===== Material to process
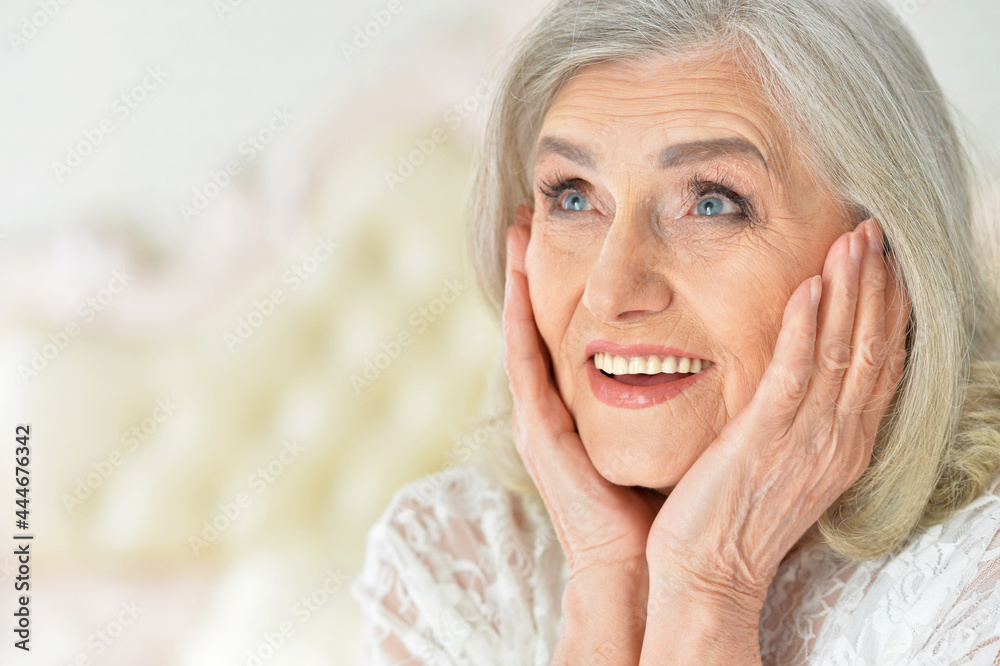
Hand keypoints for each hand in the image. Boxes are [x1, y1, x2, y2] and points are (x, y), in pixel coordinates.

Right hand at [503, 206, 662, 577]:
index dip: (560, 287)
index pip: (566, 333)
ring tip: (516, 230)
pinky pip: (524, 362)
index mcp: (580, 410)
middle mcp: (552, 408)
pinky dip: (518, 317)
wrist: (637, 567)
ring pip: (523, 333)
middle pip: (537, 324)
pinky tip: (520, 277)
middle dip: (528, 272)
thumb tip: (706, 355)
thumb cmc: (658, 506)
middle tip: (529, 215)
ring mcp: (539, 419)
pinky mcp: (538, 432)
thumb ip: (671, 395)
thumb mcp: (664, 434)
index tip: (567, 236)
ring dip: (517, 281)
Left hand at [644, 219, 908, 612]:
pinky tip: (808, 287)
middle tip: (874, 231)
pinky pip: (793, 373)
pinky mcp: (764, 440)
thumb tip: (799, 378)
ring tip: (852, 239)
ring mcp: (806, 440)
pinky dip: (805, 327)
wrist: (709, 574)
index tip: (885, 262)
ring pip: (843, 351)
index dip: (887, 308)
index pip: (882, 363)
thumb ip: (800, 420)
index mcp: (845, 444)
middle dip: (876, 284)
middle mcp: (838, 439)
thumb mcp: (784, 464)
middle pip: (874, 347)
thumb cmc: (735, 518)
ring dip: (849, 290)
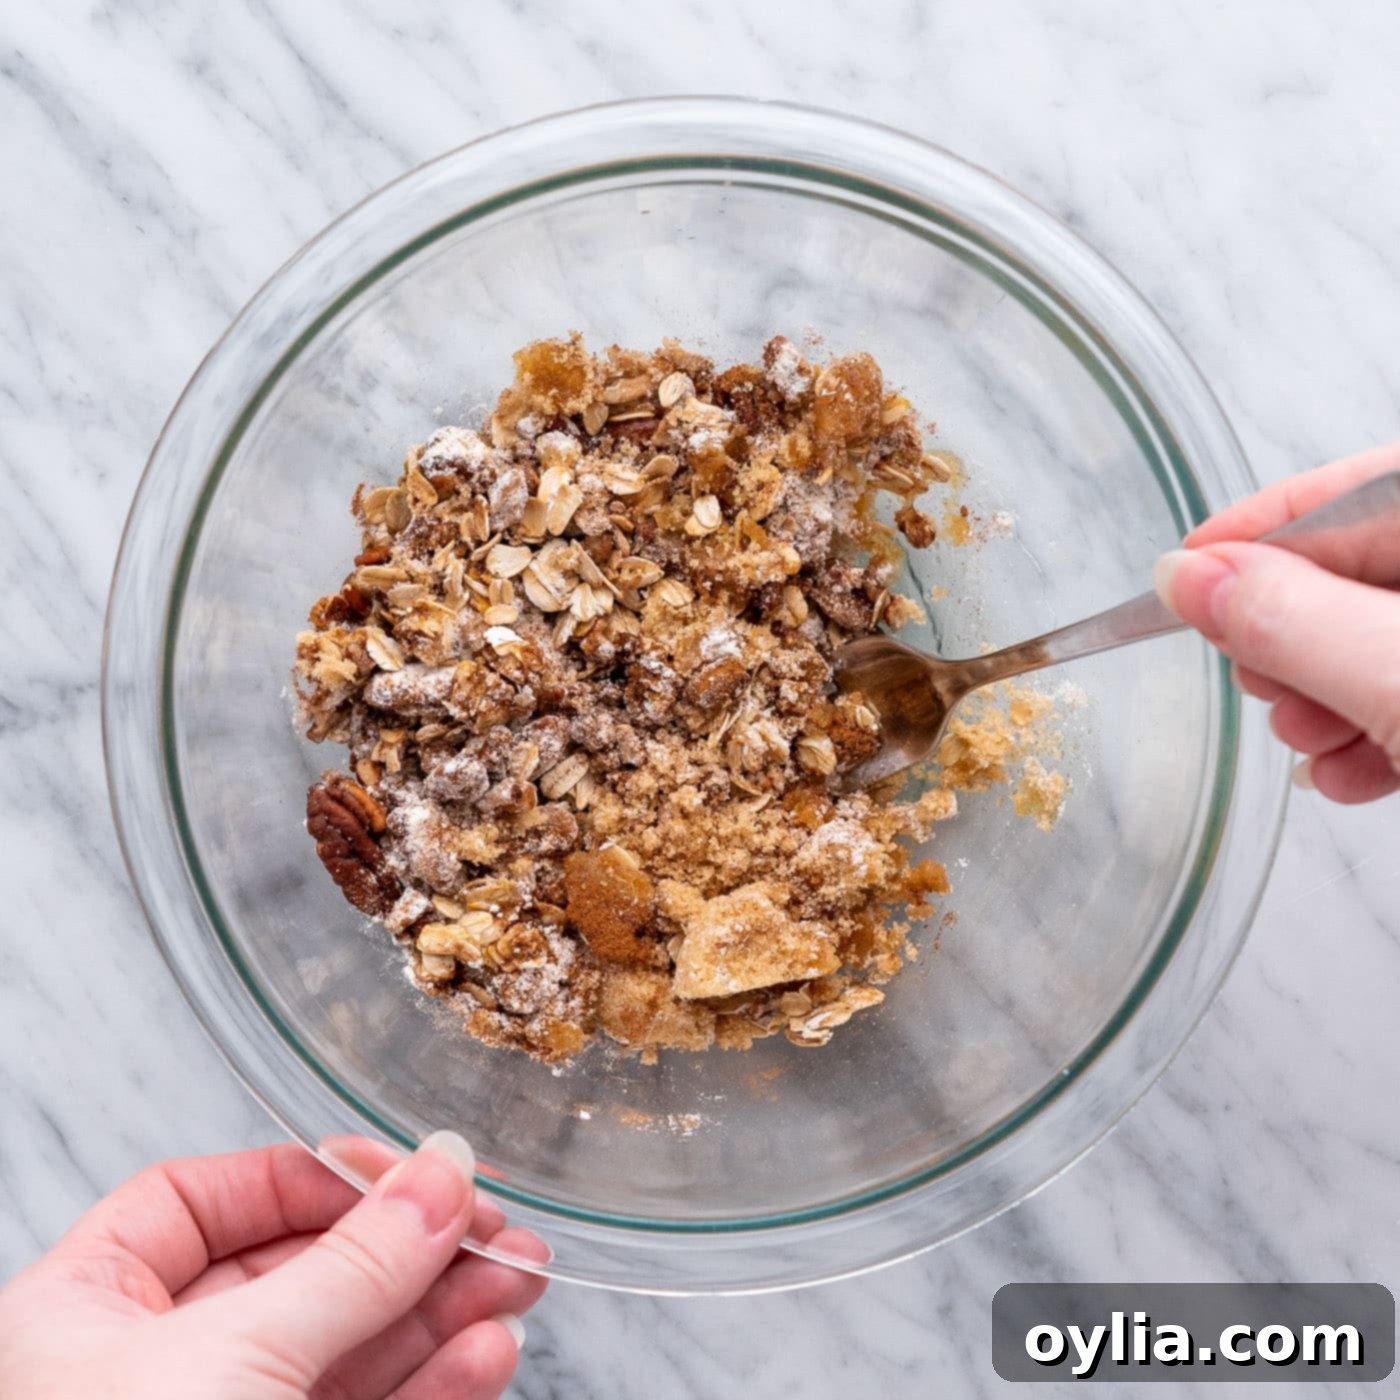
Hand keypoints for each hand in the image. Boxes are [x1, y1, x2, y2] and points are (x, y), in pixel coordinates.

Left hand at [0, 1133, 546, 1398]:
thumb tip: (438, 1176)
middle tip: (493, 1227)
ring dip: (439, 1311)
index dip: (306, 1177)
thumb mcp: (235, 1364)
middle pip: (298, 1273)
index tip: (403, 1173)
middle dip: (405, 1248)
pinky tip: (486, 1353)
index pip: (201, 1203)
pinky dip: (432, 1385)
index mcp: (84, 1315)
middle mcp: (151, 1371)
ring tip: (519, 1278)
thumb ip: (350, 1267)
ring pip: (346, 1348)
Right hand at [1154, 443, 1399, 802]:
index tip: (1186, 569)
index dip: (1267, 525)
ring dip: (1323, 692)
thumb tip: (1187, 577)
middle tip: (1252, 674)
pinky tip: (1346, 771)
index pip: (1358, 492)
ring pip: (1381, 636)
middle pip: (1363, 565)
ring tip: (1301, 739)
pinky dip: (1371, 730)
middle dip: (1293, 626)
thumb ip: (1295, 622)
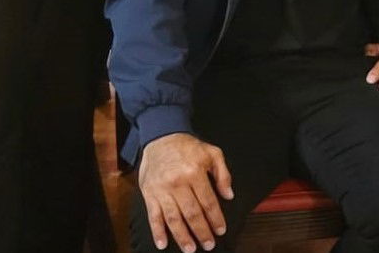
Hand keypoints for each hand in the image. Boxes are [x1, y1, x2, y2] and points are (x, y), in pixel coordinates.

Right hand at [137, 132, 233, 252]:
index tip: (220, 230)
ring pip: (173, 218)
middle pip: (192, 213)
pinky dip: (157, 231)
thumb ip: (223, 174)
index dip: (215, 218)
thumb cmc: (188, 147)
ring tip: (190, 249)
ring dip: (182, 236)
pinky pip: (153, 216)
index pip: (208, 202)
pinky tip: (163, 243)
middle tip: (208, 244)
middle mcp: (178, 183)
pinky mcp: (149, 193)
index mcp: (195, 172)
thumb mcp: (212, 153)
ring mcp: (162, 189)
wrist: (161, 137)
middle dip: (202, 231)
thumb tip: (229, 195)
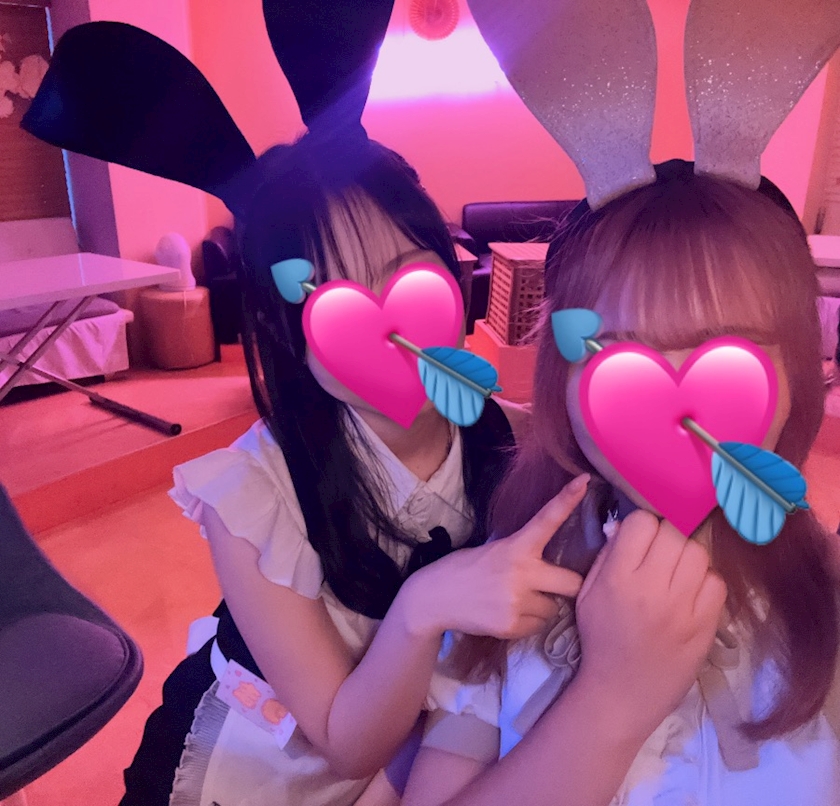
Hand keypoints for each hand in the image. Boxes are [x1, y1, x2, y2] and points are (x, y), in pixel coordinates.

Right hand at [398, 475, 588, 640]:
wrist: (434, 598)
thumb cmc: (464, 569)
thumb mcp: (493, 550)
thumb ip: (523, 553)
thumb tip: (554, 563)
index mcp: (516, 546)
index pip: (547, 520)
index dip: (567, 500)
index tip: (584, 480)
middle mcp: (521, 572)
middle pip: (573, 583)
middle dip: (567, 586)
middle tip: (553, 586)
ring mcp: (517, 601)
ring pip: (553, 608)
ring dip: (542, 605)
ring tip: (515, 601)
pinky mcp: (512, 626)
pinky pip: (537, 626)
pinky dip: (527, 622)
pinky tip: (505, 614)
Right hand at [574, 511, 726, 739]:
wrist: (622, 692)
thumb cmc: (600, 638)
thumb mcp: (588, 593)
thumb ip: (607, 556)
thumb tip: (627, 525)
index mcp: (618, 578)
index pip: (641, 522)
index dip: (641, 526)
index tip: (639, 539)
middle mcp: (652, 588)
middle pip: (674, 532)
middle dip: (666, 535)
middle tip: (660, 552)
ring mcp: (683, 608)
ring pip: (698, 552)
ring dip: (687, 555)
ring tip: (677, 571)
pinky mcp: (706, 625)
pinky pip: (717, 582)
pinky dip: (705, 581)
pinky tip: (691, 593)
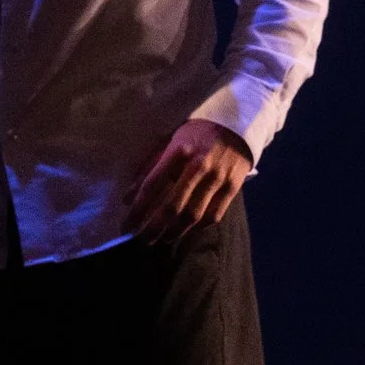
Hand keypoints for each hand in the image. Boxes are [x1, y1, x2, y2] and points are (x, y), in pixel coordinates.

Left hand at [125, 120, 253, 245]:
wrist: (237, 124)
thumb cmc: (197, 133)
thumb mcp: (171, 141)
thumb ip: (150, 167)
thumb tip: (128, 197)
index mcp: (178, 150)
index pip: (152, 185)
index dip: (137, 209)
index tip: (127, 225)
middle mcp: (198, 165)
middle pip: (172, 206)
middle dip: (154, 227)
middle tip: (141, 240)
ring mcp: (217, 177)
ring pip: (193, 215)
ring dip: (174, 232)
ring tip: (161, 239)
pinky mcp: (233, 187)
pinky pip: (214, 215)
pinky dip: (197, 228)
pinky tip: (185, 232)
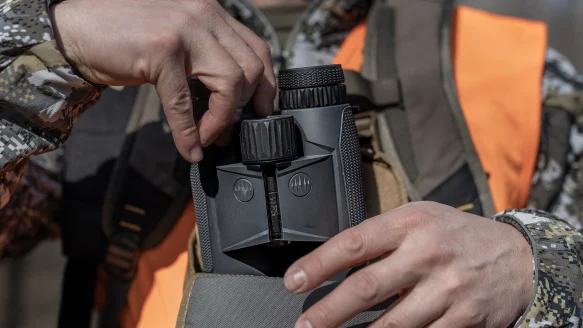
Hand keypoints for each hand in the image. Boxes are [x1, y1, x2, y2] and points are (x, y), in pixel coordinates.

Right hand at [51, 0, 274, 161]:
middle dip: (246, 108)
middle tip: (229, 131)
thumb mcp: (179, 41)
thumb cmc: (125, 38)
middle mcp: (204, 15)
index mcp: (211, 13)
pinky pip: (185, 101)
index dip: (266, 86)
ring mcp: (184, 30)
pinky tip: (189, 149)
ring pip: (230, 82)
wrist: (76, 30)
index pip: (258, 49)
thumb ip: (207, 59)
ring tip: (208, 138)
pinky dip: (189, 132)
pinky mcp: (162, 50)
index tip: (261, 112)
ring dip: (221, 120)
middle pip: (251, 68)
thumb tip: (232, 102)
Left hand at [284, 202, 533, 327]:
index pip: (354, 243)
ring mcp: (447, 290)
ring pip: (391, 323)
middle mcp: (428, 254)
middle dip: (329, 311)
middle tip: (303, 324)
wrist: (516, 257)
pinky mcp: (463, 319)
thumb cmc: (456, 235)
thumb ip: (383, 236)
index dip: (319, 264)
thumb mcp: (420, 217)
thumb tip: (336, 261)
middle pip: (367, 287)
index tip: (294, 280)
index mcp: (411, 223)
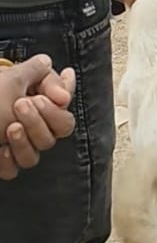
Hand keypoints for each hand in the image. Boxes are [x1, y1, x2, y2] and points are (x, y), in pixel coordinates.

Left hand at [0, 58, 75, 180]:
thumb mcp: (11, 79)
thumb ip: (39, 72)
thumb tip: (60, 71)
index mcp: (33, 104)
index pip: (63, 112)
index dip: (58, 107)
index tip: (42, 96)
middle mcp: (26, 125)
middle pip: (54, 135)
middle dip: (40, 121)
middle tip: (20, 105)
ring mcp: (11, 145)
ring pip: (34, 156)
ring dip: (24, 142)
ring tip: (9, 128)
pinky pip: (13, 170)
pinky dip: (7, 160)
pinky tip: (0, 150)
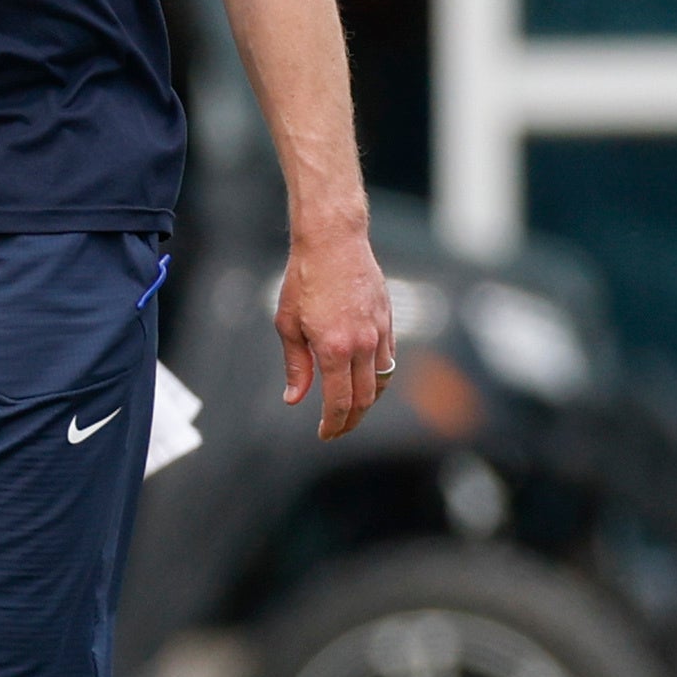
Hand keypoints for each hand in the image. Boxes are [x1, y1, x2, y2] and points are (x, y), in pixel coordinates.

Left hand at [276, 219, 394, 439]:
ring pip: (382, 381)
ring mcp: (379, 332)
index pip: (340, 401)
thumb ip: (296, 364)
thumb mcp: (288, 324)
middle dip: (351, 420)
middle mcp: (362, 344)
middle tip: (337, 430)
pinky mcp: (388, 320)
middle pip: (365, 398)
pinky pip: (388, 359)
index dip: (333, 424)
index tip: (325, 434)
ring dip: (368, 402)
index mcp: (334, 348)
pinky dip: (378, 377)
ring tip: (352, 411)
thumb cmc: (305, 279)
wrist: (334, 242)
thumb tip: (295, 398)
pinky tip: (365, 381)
==========
### Your instructions
Among the lines above, count those containing the word "Right" and write only the number.

### Answer box
6